• Task requirements:
Restate the listing below word for word, pictures excluded.

• Supplied information:
######

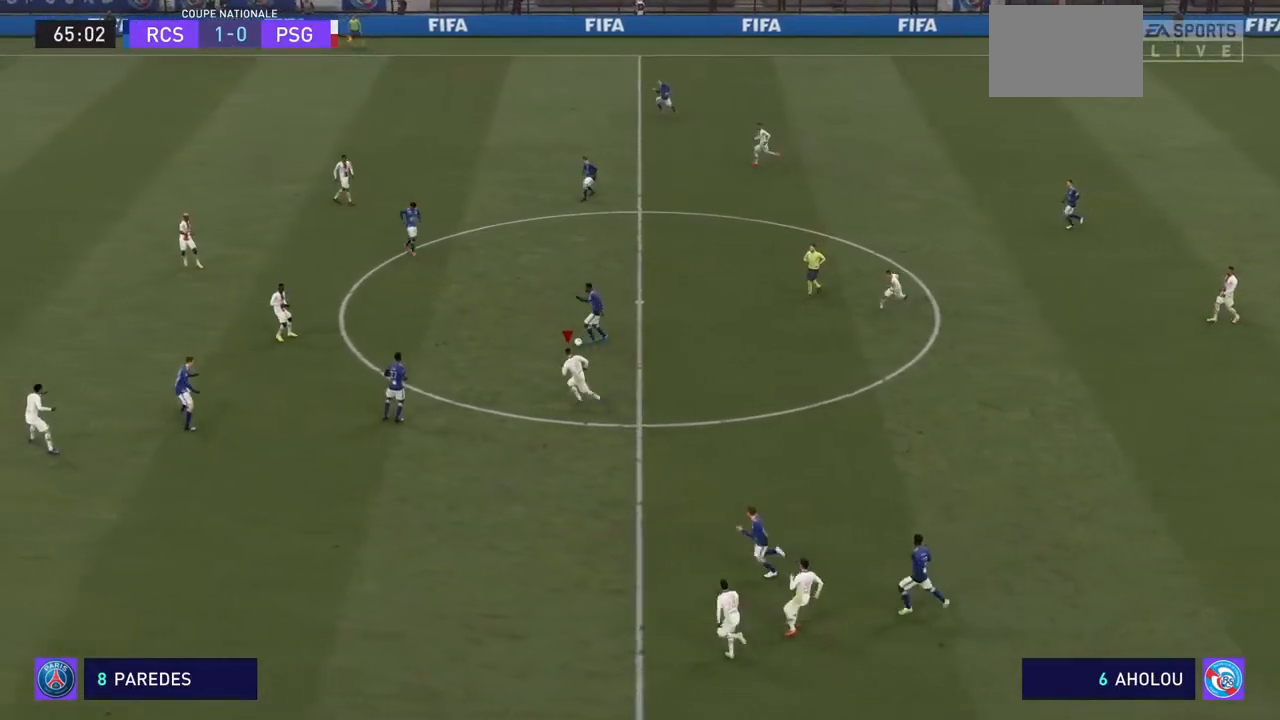
{"buttons": ["CROSS", "R2"], "left_stick": "up-right", "right_stick": "center", "events": [[167, "left_stick", "up-right"]]}
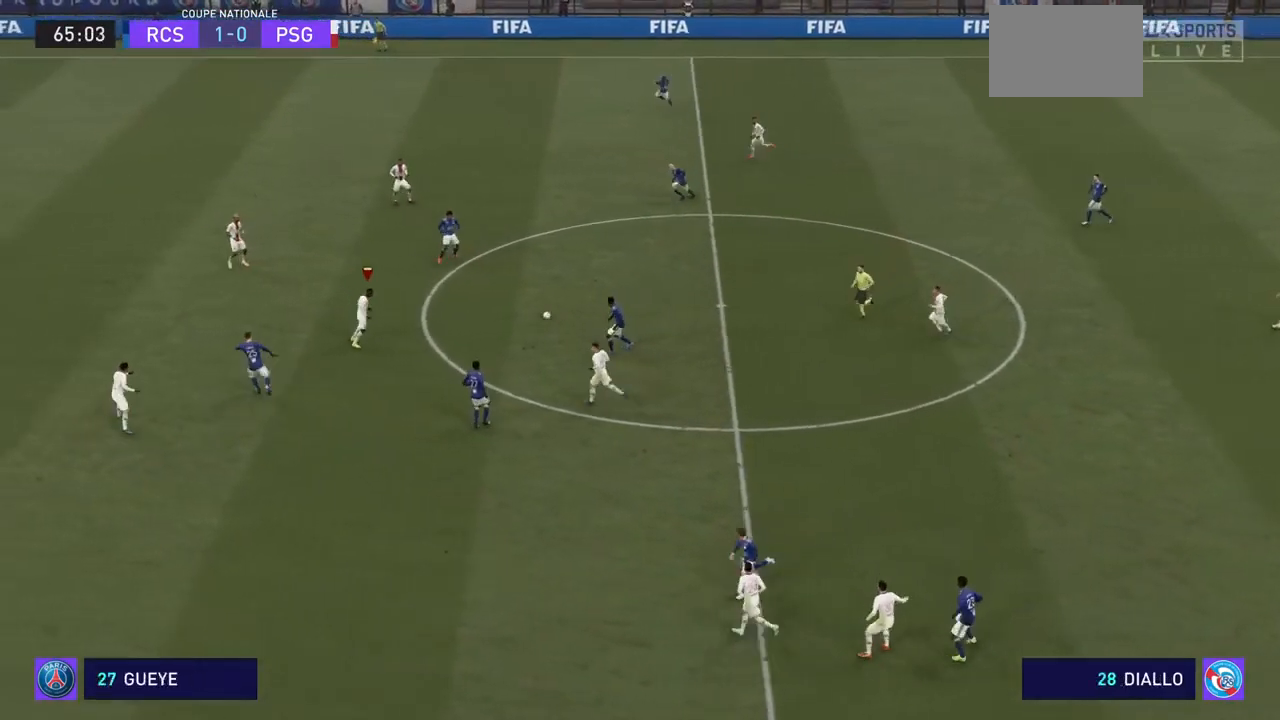
{"buttons": ["CROSS", "R2"], "left_stick": "up-right", "right_stick": "center", "events": []}
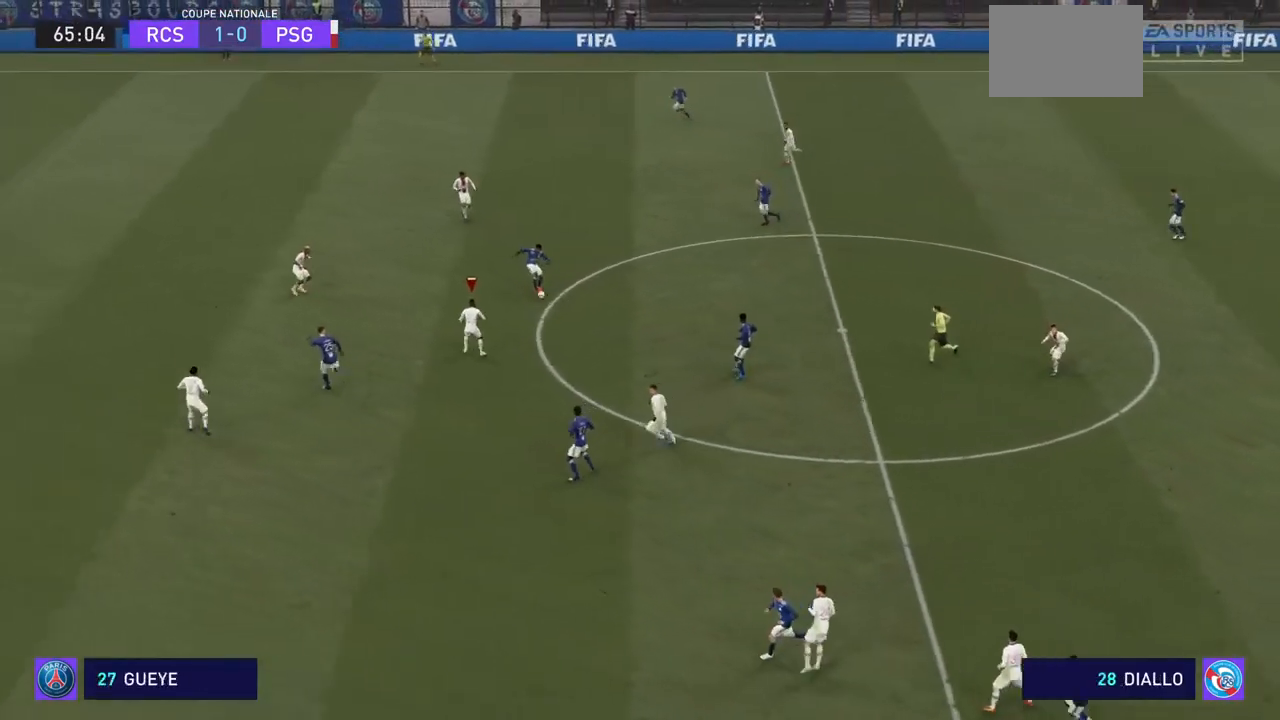
{"buttons": ["CROSS", "R2"], "left_stick": "up-right", "right_stick": "center", "events": []}
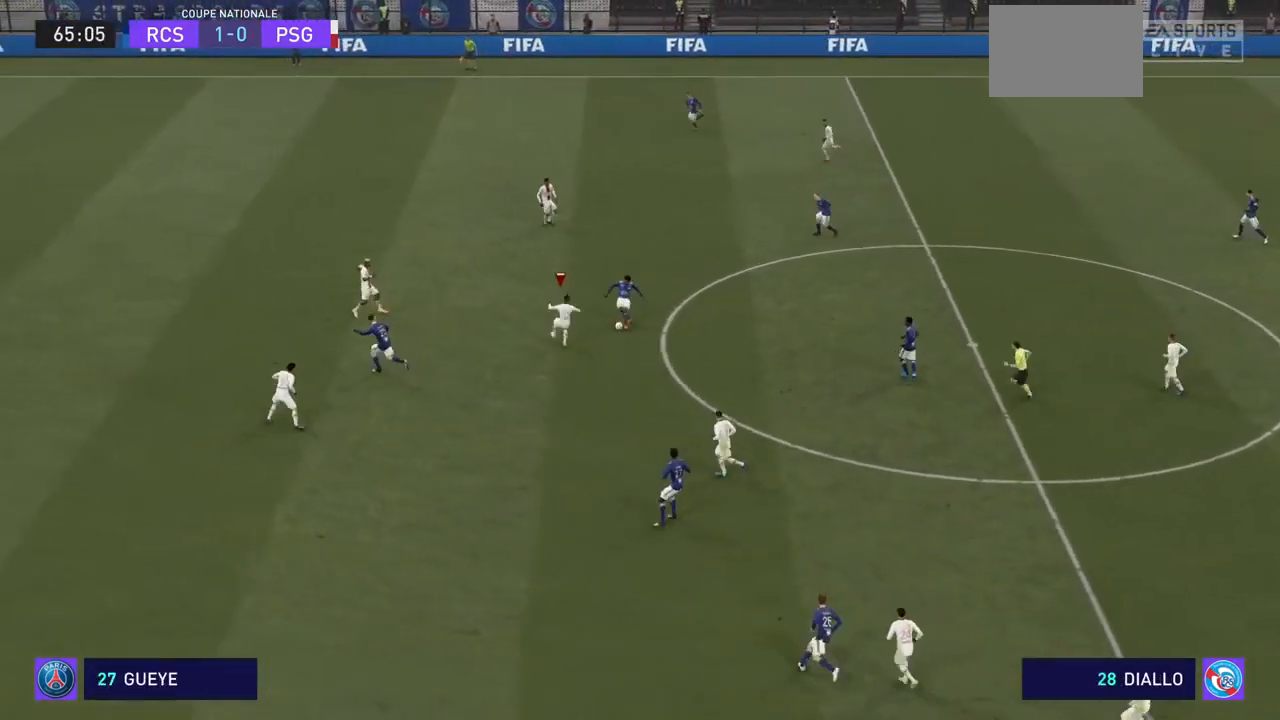
{"buttons": ["CROSS", "R2"], "left_stick": "up-right", "right_stick": "center", "events": []}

######

• Result of the task:
{"buttons": ["CROSS", "R2"], "left_stick": "up-right", "right_stick": "center", "events": [[167, "left_stick", "up-right"]]}
{"buttons": ["CROSS", "R2"], "left_stick": "up-right", "right_stick": "center", "events": []}
{"buttons": ["CROSS", "R2"], "left_stick": "up-right", "right_stick": "center", "events": []}
{"buttons": ["CROSS", "R2"], "left_stick": "up-right", "right_stick": "center", "events": []}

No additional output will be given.